LONDON—Global stocks traded around their highs for the year on Thursday as investors bet that the Federal Reserve was finally taming inflation and could end its rate hiking cycle as soon as this month.
U.S. data on Wednesday showed consumer prices rose modestly in June, registering the smallest annual increase in more than two years as the economy shifted into disinflation mode, helping to send oil prices higher.
But the prospect of an end to rising borrowing costs, in the United States at least, kept downward pressure on the dollar, which fell to its lowest in more than a year against the euro on Wednesday on the U.S. inflation news.
Interest rate futures showed markets have fully priced in another rate hike from the Federal Open Market Committee (FOMC) later this month, but expectations of any further increases have faded.
The softer dollar helped gold prices advance to near one-month highs.
The MSCI All Country stock index was up 0.4 percent at 691 points, around the highs for the year, to gain 13.5 percent so far in 2023, though still not wiping out all of the near 20 percent loss in 2022.
Stocks and bonds in Asia on rallied in response to the U.S. inflation news, while in Europe, the STOXX index added to Wednesday’s gains, up 0.4 percent, bringing its advance for the year to 8 percent.
Eren Osman, managing director of wealth management at Arbuthnot Latham & Co., said the U.S. inflation news was encouraging, though markets will be scrutinising the U.S. jobs data later on Thursday for signs of continued softening to underpin the disinflation story.
“Let’s give it a little cheer, but I wouldn’t start to extrapolate that to mean job done and no more hikes,” Mr.
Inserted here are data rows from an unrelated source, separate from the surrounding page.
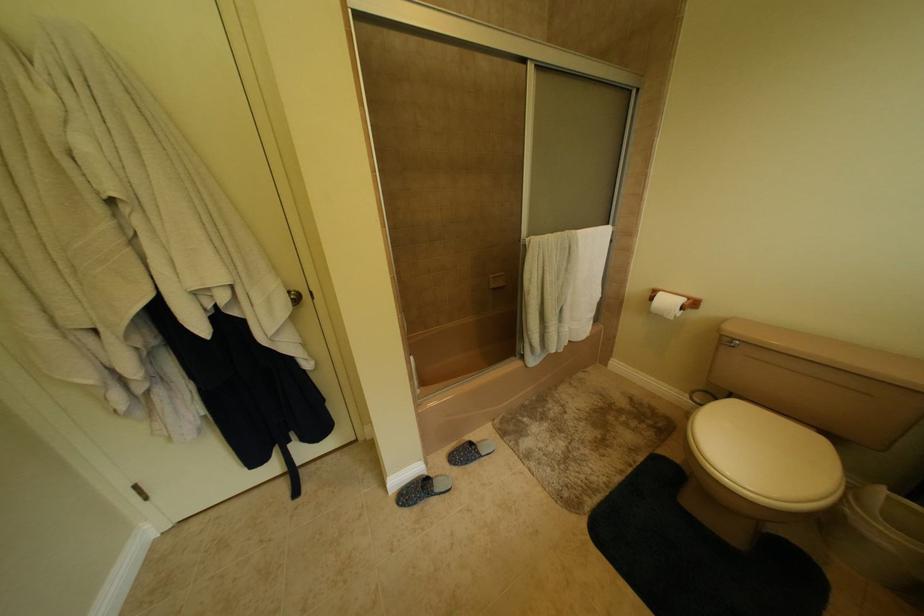
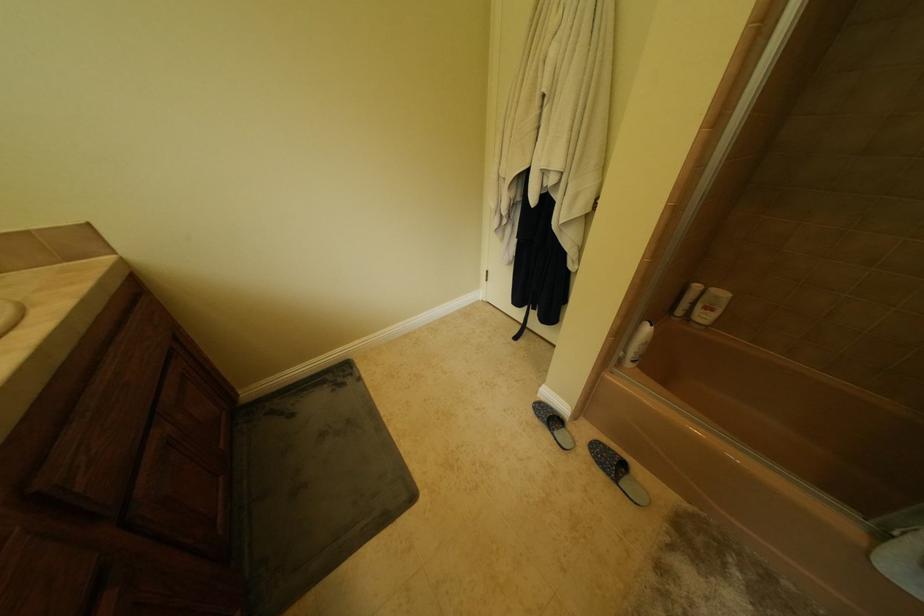
In the scene shown: The images are taken continuously from a first-person perspective. In which direction is your viewpoint rotating?

The rotation direction of the camera is left-down.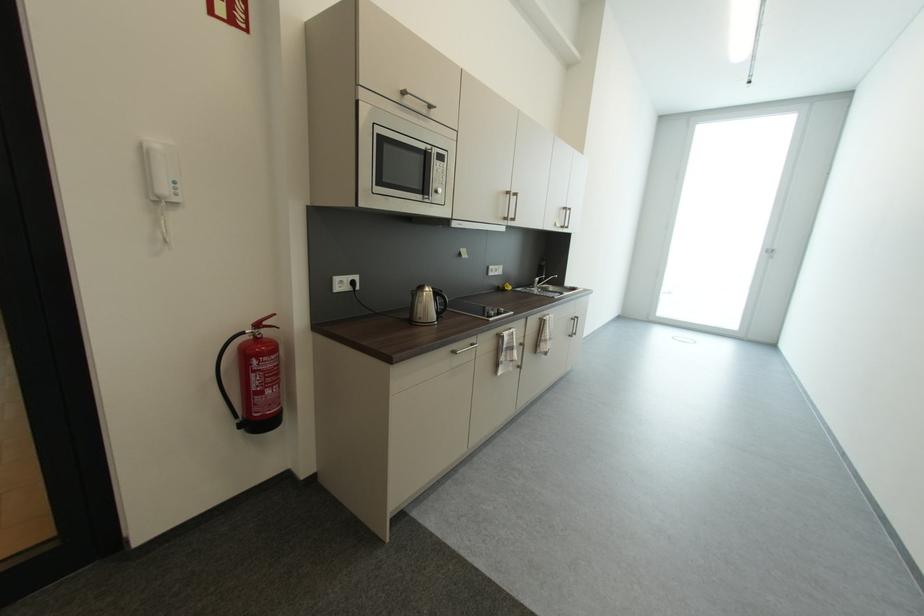
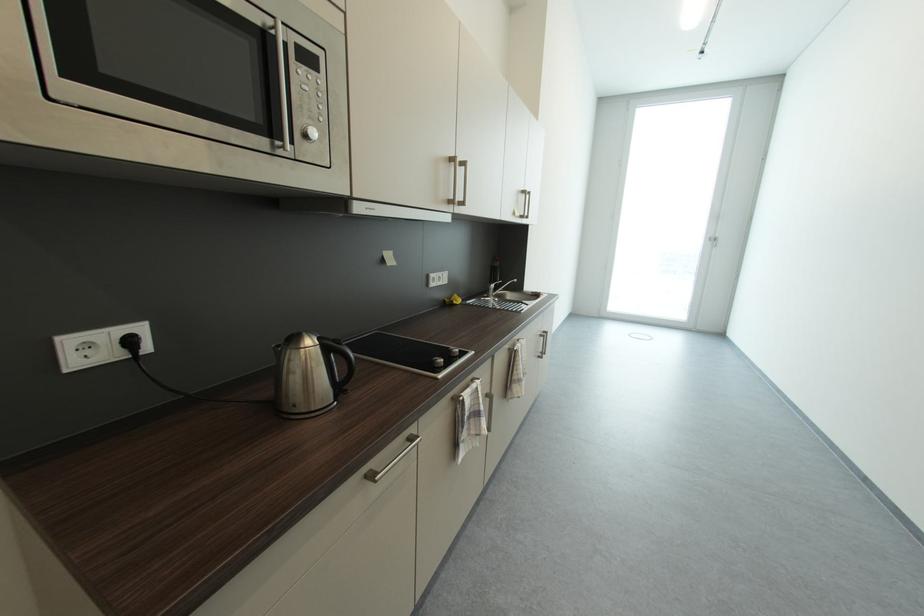
The point at (513,220) is marked in the first image. Where is the corresponding point in the second image?

(457, 204)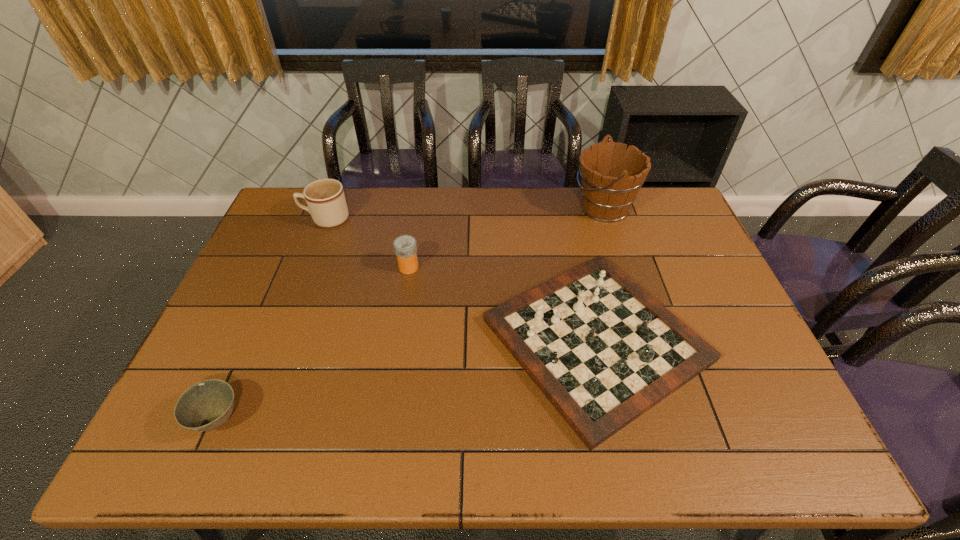
You are a GUI agent. You are given a task and a screenshot of the screen. Output one action in this format:
    pyautogui.click(x=<x>, y=<y>)
    Task: Click on the object that is at the far left corner
    This screenshot has height=540, width=960.
    Given the screenshot: What is the action you would take?
    pyautogui.click(x=325, y=198)

The image size is (960, 540). I want to click on object at the near left corner, so click(x=206, y=405).

Identify the location of object at the far right corner. This screenshot has height=540, width=960. (611, 178).

Where is `object that is at the near right corner`? The width and height of the screenshot is (960, 540). object that is at the near right corner is located at coordinates (603, 351).

The image size is (960, 540). In order to click on free region at the far edge in this screenshot , I will do `click(486, 207)`.

Image resolution: width=960 pixels, height=540 pixels. What are the coordinates of `vacant region at the near edge of the desktop` in the screenshot? It's located at pyautogui.click(x=438, y=426).

In the image, there is a desktop. Identify the location of vacant area at the left edge. (265, 255).

Locate an element on the screen. vacant region at the right edge of the desktop is located at coordinates (732, 414).

What are the coordinates of `free space at the far left corner of the desktop` in the screenshot? It's located at (289, 221).

Find the location of `empty location between the wine bucket and the fourth shortest object`. empty location between the wine bucket and the fourth shortest object is located at coordinates (465, 213).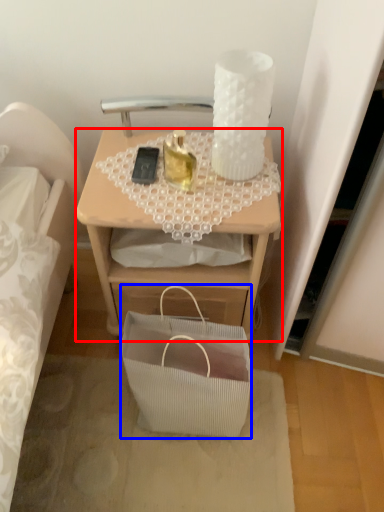
Question: Among these objects, which one is nearest to the camera, desk (highlighted by a red box) or handbag (highlighted by a blue box)?

Choices:
 (A) desk
 (B) handbag

Answer: (B)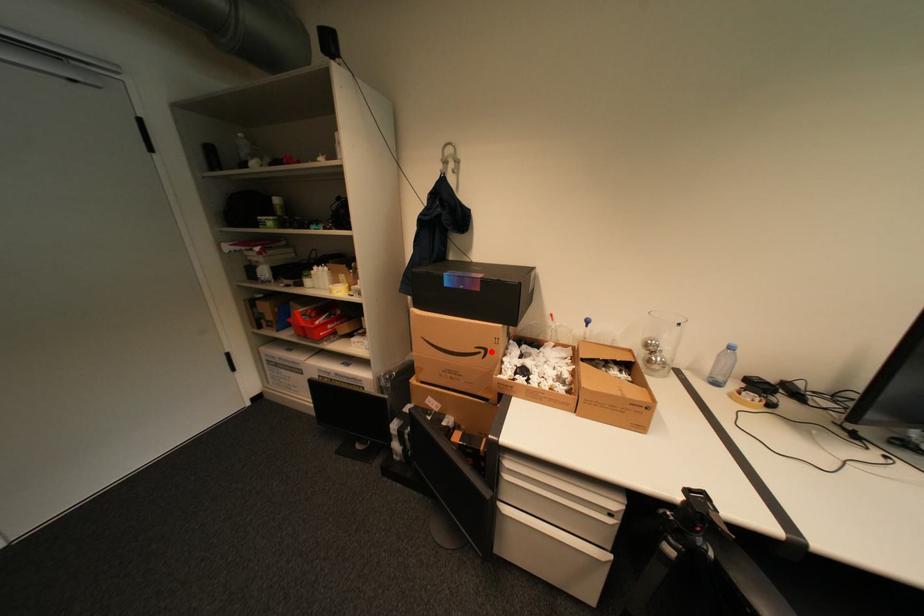
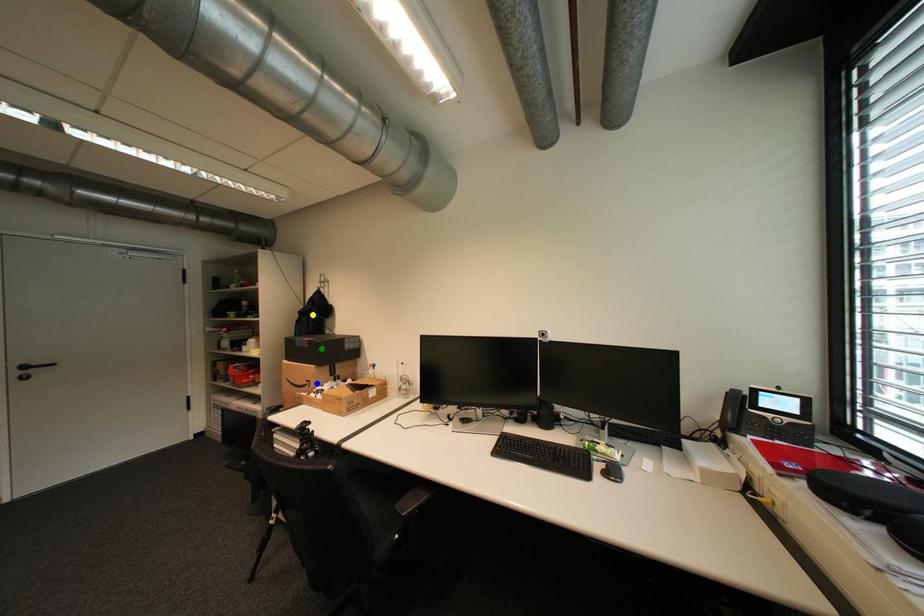
Question: I am providing you with two images of the same scene from different viewpoints. A red point is marked on the first image. You are given multiple points on the second image. Which mark in image 2 goes with the point in image 1?

Choices:
 (A) blue point
 (B) yellow point
 (C) green point

Answer: (A)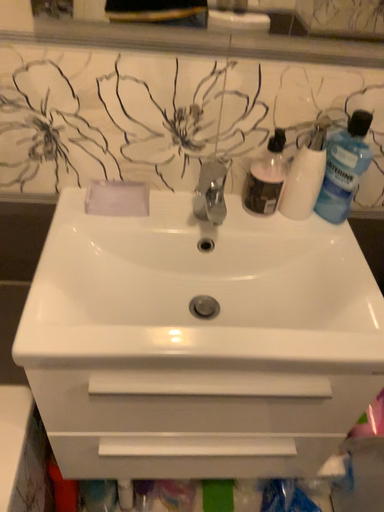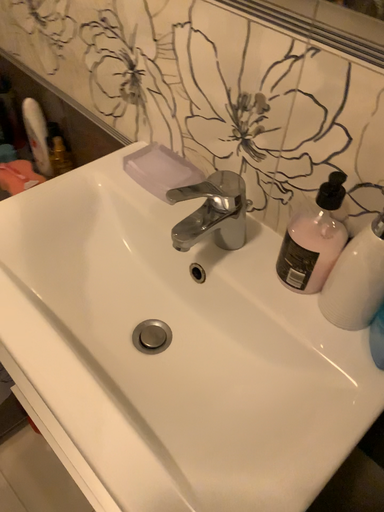
Question: Which way did the camera rotate in the video?

Choices:
 (A) rotated right
 (B) rotated left

Answer: (B)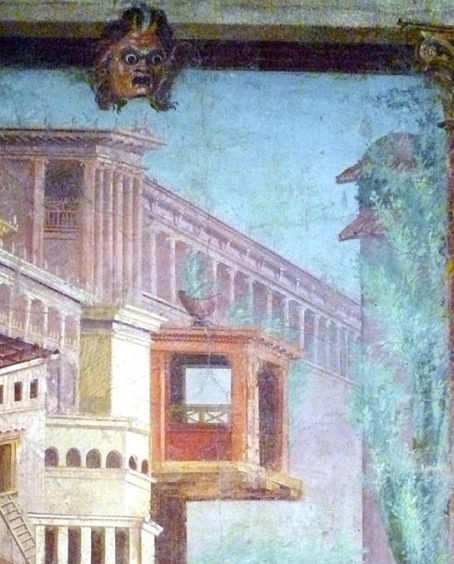
Locate an element on the screen. Image resolution: width=454 pixels, height=564 pixels. lilac colored wall is located at coordinates (325, 403), (370, 528).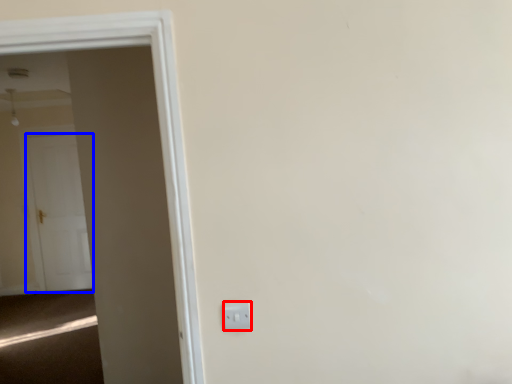
Question: Among these objects, which one is nearest to the camera, electric outlet (highlighted by a red box) or door (highlighted by a blue box)?

Choices:
 (A) electric outlet
 (B) door

Answer: (A)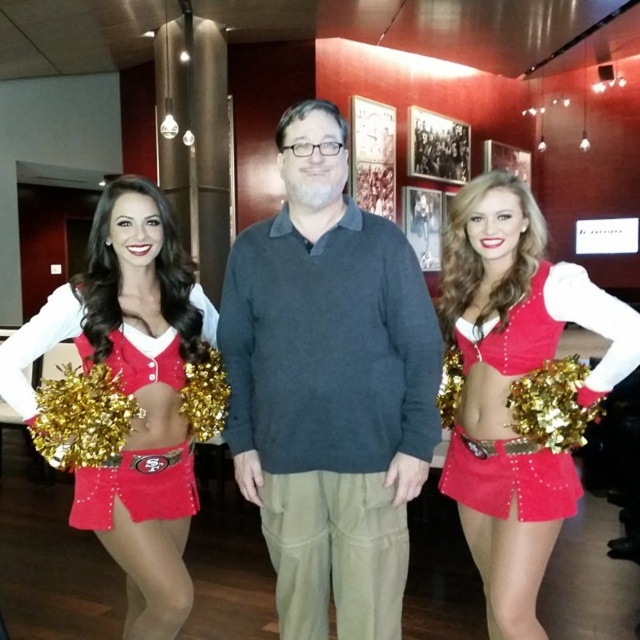
You are a photographer positioned in front of the two matte red cheerleaders. You want to take a photo that focuses on the matte red cheerleader at center without the matte red cheerleader at left being in the foreground. Is the current arrangement possible?

The matte red cheerleader at center is closer to the viewer than the matte red cheerleader at left, so yes, the current arrangement allows the photographer to focus on the matte red cheerleader at center while keeping the matte red cheerleader at left in the background.

You are a photographer setting up for a group photo in the hallway. You need to ensure both the matte red cheerleader at left and the matte red cheerleader outfit at right are clearly visible. Given their sizes, which one should you focus on first to ensure proper framing?

The matte red cheerleader at left is larger in size than the matte red cheerleader outfit at right, so you should focus on the matte red cheerleader at left first to ensure proper framing.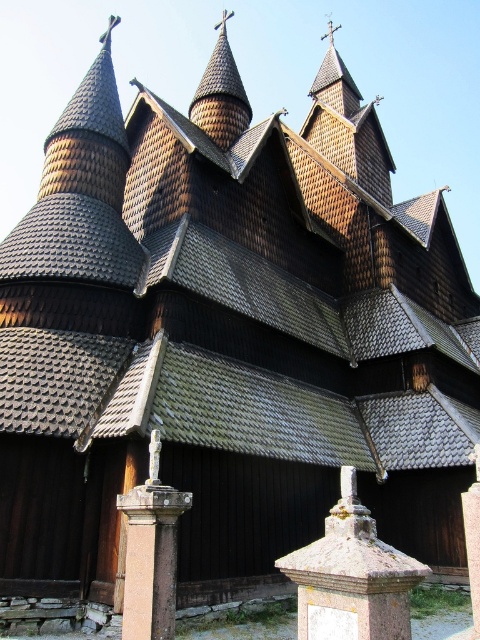
You are an architect examining the church. You notice the pink stone pillar at lower center and the dark brown wood spire at upper center. Which structure is larger in size?

The dark brown wood spire at upper center is larger than the pink stone pillar at lower center.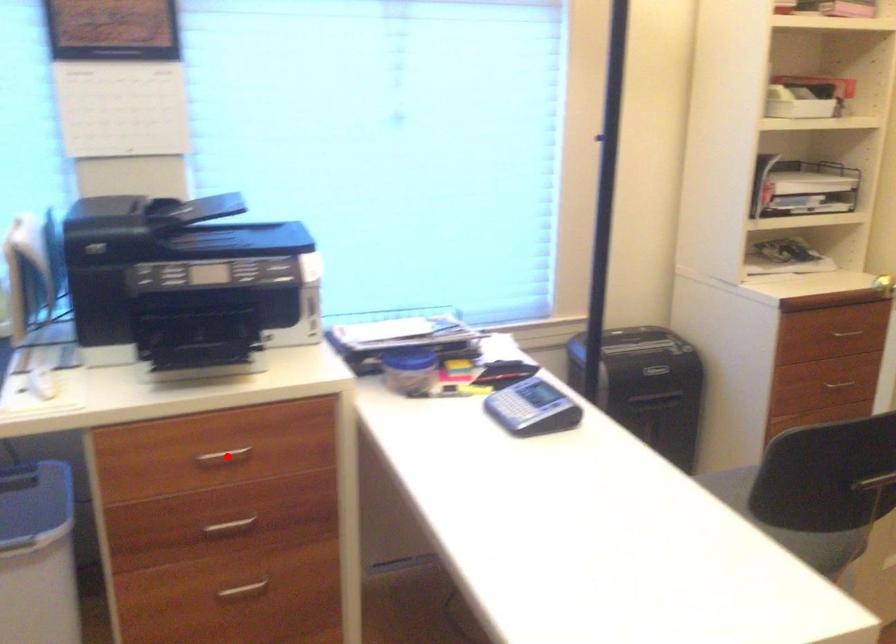
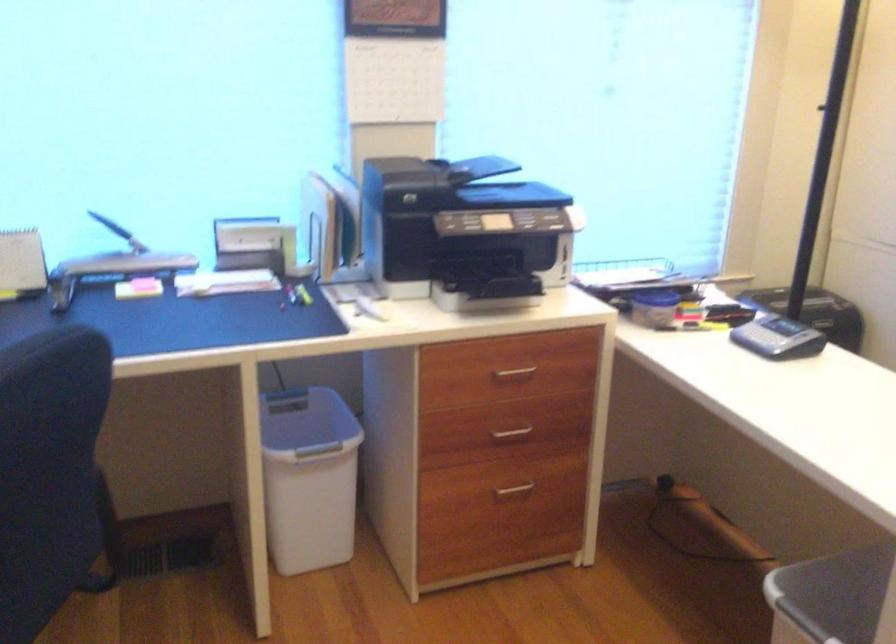
Question: I am providing you with two images of the same scene from different viewpoints. A red point is marked on the first image. Can you still see the location of the red point in image 2?

Choices:
 (A) Yes
 (B) No

Answer: (A)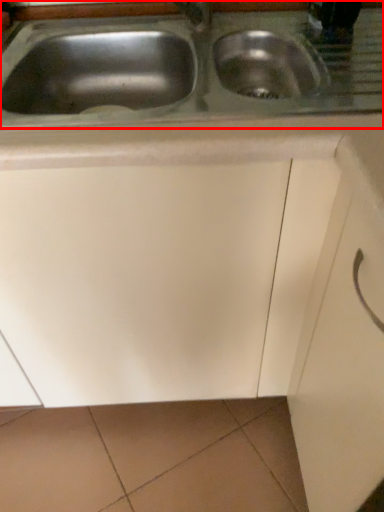
Question: From the image, what is the correct spatial relationship of sink (annotated by the red box) in relation to drawer?

Choices:
 (A) right
 (B) left

Answer: (B)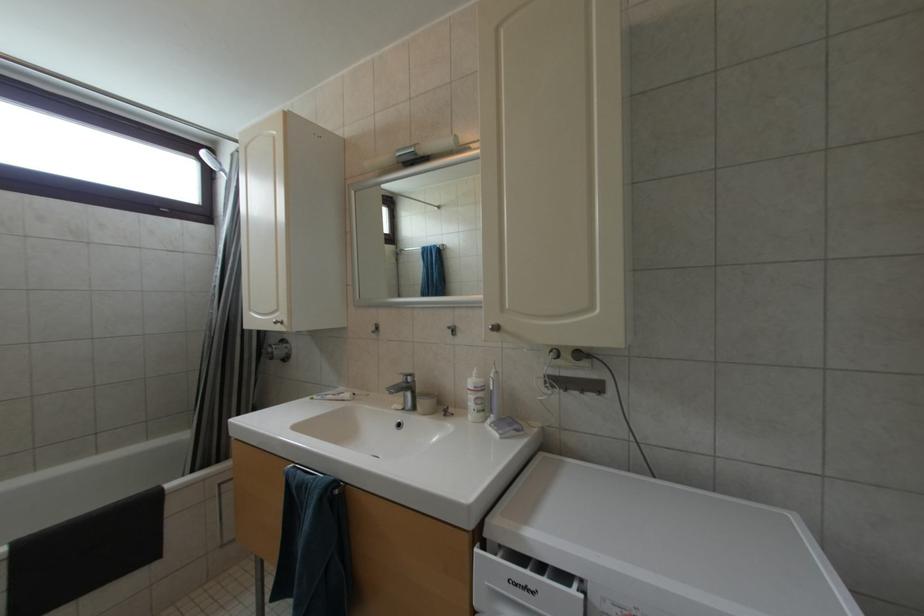
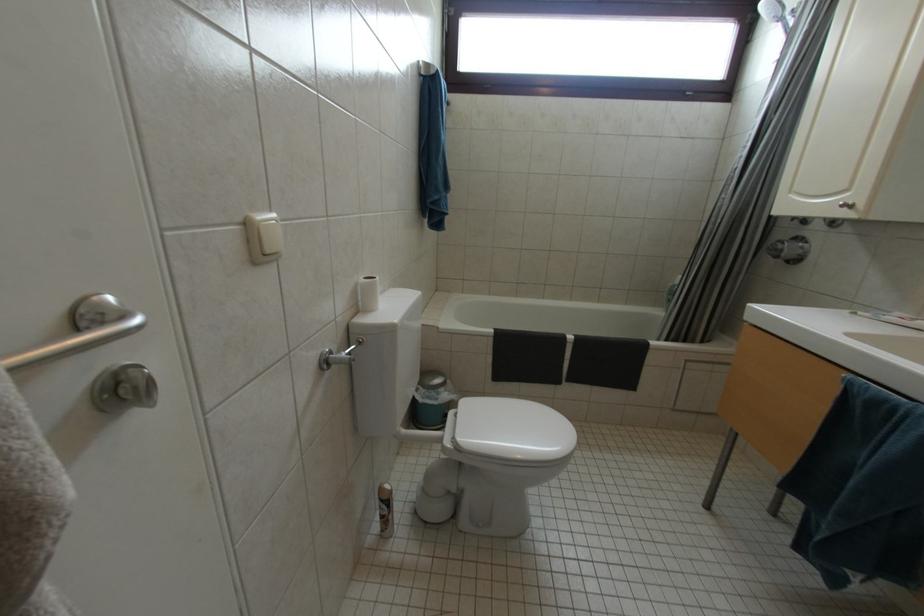
From the picture: The images are taken continuously from a first-person perspective. In which direction is your viewpoint rotating?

Osman said.
“There is at least one more hike coming out of the Fed, but I do think it means investors should feel very comfortable about looking to add duration to their portfolios now, and that is something we are looking to do ourselves, The risk is really to the downside here from yields,” Mr. Osman said.
Stocks, however, may have seen the best part of this year already and face headwinds from pressure on consumers and on jobs, he added.
S&P 500 futures and Nasdaq futures were firmer.
Dismal China Data
Investors in Asia shook off dismal China trade data, which showed both exports and imports contracted at a worse-than-expected pace last month, betting that the latest bad news will trigger more stimulus measures.
MSCI’s broadest index of Asia-Pacific shares outside Japan surged 1.9 percent, bolstered by a 2.6 percent jump in Hong Kong’s Hang Seng index and a 1.6 percent gain in Australia’s resources-heavy shares.
Japan’s Nikkei rose 1.5 percent.
Chinese tech giants listed in Hong Kong rallied 3.8 percent after Premier Li Qiang urged the companies to support a slowing economy.
Bonds heaved a sigh of relief after a rout last week sent global yields sharply higher. The 10-year Treasury yield eased to 3.8103 percent, having dived 12 bps (bps) overnight and down from a seven-month top of 4.0940 percent on Friday.
Rate-sensitive two-year yields slipped to 4.6408, after plunging 15 bps overnight. That led to a steepening in the yield curve.
The Japanese yen, which had come under massive selling pressure due to Japan’s ultra easy monetary stance, gained more than 6 yen on the dollar in nine sessions and was last at 138.41 per dollar.
Oil prices traded near the highest in two months on a soft U.S. dollar. Brent crude futures rose 0.45 percent to $80.47 per barrel and U.S. West Texas Intermediate crude futures were up 0.3 percent at $76.01.
Gold prices were up 0.16 percent at $1,960.29 per ounce.